Il docente entra poi più nel merito. “Se parliamo di corsi d’acqua di grandi dimensioni possono essere adottati interventi strutturali anche piuttosto importanti. Dopo le piene del 2010 che hanno interessato molti corsi d’acqua, per esempio del Veneto, è stata realizzata a nord di Vicenza una cassa di laminazione che ridurrà le piene del Bacchiglione. Per i corsi d’acqua montani invece, di più piccole dimensioni, ci sono diversi interventi che si possono attuare: da un lato, anche in questo caso, opere strutturali (può esservi la necessità di ridurre l’apporto di sedimenti che localmente può creare criticità), dall’altro però anche interventi non strutturali, che inducono a ripensare e ripianificare il territorio”. Cercare di dare maggior spazio a un corso d’acqua, individuando delle aree dove possa esondare – specie nei territori meno antropizzati che consentono ancora di farlo – ne è un tipico esempio.

Secondo Surian serve una maggiore conoscenza di queste tematiche da parte della popolazione. Il cittadino deve essere a conoscenza che certi fenomeni, come frane e alluvioni, esistono e sono dei processi naturali che non è possibile eliminare dal nostro territorio. Il rischio può essere ridotto se vengono messi in atto una serie di interventi, ma in molti casi non può essere eliminato. Ed è necessario saperci convivere. “È importante conoscere i rischi che derivano dal proprio territorio, quanto certe zone siano più critiche rispetto ad altre.
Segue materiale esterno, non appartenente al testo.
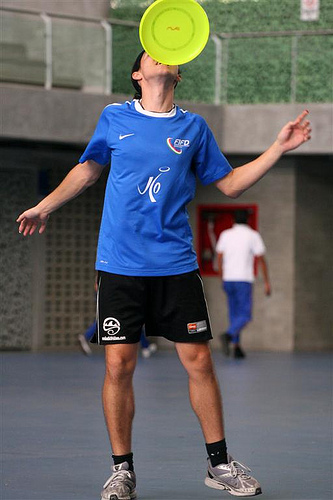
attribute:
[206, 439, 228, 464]
black sock — one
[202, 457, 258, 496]
sneaker — grey, white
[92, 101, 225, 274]
blue shirt — short sleeved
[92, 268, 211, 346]
black shorts — blue, sports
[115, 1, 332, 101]
green hedge — row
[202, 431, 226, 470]
sock — black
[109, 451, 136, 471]
sock — black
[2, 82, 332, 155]
wall — cement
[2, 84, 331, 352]
wall — grey, cement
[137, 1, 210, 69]
frisbee — yellow, bright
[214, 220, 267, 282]
shirt — white, short sleeved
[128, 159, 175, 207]
design — white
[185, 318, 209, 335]
tag — red, grey, black, white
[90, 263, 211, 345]
shorts — black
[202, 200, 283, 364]
image — blurry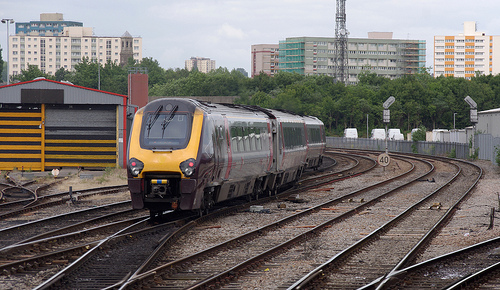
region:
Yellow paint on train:
[128, 98, 200, 175]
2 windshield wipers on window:
[147, 100, 182, 134]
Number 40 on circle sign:
[374, 150, 394, 167]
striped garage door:
[44, 107, 117, 170]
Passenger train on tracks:
[119, 96, 329, 211]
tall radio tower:
[333, 1, 354, 86]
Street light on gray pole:
[1, 14, 16, 86]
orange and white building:
[427, 25, 496, 79]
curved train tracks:
[328, 138, 483, 193]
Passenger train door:
[215, 115, 238, 184]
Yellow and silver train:
[121, 102, 339, 215]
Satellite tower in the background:
[315, 1, 356, 89]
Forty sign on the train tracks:
[370, 147, 395, 172]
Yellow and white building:
[423, 15, 498, 84]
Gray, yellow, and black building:
[1, 65, 128, 175]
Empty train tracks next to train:
[232, 136, 486, 288]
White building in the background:
[4, 15, 146, 85]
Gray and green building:
[256, 29, 427, 87]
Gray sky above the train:
[25, 10, 497, 31]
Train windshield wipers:
[140, 102, 181, 134]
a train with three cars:
[123, 100, 342, 223]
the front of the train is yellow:
[127, 98, 202, 204]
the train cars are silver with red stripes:
[227, 107, 325, 201]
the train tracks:
[6, 206, 160, 288]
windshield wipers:
[147, 103, 187, 133]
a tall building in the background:
[275, 20, 434, 92]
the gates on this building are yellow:
[6, 98, 119, 168]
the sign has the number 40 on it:
[378, 151, 394, 176]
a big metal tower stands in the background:
[328, 2, 366, 89]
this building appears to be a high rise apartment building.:
[423, 22, 495, 88]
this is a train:
[126, 109, 306, 172]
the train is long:
[137, 108, 299, 163]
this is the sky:
[150, 3, 263, 38]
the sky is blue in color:
[89, 0, 126, 20]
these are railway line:
[110, 230, 250, 288]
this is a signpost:
[375, 152, 391, 173]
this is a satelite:
[333, 4, 348, 72]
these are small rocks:
[335, 227, 355, 234]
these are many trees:
[332, 86, 366, 106]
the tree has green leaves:
[322, 81, 338, 97]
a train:
[108, 62, 370, 227]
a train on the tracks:
[121, 75, 389, 227]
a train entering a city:
[22, 11, 489, 227]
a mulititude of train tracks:
[35, 102, 495, 289]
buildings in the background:
[12, 14, 495, 154]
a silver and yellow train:
[101, 64, 389, 227]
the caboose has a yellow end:
[130, 92, 288, 229]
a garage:
[6, 71, 146, 225]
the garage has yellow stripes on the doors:
[7, 64, 159, 236]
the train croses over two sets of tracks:
[114, 69, 444, 224]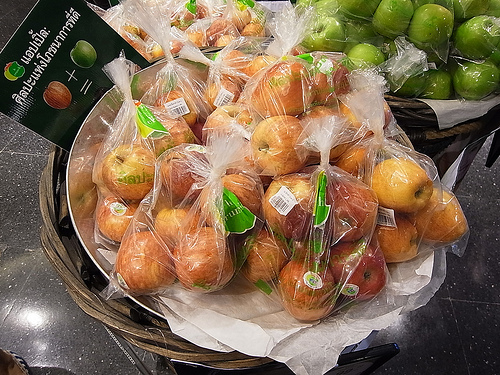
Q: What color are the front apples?
A: Red.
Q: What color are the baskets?
A: Brown.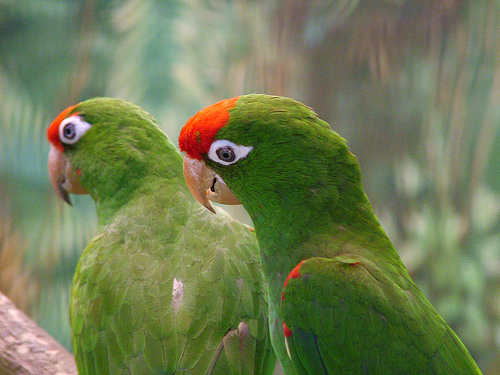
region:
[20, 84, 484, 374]
two birds sitting together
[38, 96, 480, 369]
two green and red parrots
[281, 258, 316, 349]
red spot on top of wing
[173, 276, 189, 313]
white spot on bird's back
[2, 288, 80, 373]
part of branch birds are sitting on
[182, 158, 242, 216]
yellow beak of parrot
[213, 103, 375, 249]
dark green feathers on head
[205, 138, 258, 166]
white area around eye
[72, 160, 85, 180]
Red spot by beak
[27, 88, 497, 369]
two red and green birds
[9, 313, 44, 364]
part of a branch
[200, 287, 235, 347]
part of a feather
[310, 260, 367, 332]
edge of a wing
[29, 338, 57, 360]
part of a wood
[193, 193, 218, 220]
tip of a beak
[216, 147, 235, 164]
A parrot's left eye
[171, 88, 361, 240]
A parrot's green head with a spot of red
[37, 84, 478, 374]
a pair of green parrots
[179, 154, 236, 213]
A parrot's beak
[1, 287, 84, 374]
A part of a wood log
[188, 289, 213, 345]
a single green feather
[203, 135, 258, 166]
White feathers around a parrot's eye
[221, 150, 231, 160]
A parrot's pupil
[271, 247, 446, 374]
The wing of a parrot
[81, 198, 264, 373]
A parrots back side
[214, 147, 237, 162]
The eyeball of a green and red parrot.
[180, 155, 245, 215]
The beak of a green and red parrot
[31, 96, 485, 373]
Two parrots resting on a branch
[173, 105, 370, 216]
Full head of a green and red parrot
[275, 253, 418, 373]
The wing of a green and red parrot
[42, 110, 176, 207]
Head of a green and red parrot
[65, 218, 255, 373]
The backside of a parrot resting on a branch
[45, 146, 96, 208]
A closed beak of a green and red parrot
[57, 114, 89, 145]
White feathers around the eye of a parrot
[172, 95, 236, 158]
Red plume on the head of a parrot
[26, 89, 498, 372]
There are two parrots.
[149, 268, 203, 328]
Grey on the chest.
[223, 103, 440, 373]
Parrot is dark green.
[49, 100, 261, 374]
Parrot is light green.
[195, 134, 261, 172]
Area around the eyes is white.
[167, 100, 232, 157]
Red on the forehead.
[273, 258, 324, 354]
Red on the wing.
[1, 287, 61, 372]
Tree limb next to the birds.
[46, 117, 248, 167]
The eyes are grey.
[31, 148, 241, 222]
The beaks are pale orange.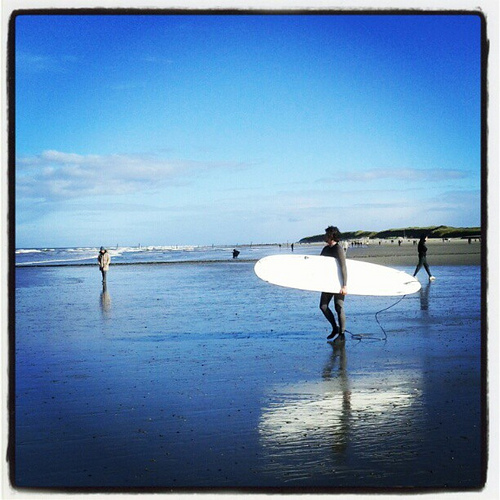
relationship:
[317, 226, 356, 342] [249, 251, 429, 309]
surfer carrying surfboard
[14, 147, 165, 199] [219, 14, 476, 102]
cloud in sky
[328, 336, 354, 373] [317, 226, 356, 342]
reflection of surfer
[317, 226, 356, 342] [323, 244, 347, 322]
surfer wearing wetsuit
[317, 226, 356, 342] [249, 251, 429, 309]
surfer has surfboard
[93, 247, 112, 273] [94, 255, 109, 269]
person wearing jacket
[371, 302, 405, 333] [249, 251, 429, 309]
rope on surfboard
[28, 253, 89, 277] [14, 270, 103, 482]
waves in ocean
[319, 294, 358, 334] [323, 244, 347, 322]
legs in wetsuit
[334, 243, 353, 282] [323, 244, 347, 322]
arm in wetsuit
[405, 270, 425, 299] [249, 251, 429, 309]
end of surfboard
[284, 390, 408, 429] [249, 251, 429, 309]
reflection of surfboard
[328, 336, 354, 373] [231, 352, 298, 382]
reflection on water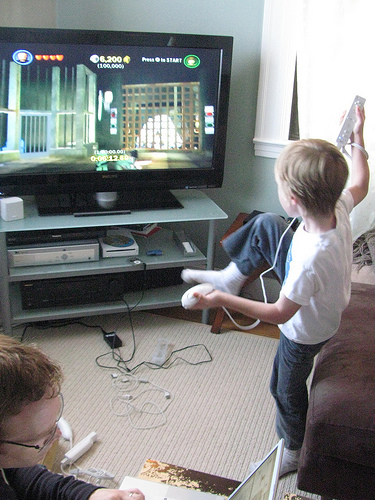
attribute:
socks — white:
[184, 253, 267, 306]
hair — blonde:
[278, 141, 374, 213]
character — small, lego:
[9, 45, 29, 63]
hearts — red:
[21, 49, 62, 74]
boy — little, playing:
[199, 90, 358, 357]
Serve un’educazione in questo senso, perché potrebbe essere di grande aiuto nella gestione complessiva del rischio”. E non va dimenticato nemmeno, secondo il docente, il divario esistente tra sviluppo di conoscenze sull’argomento e trasferimento di tali conoscenze nella gestione del rischio idrogeologico: se alcuni enti e istituzioni, infatti, hanno ormai adottato un approccio moderno, altri sono tuttora ancorati a concezioni ormai superate.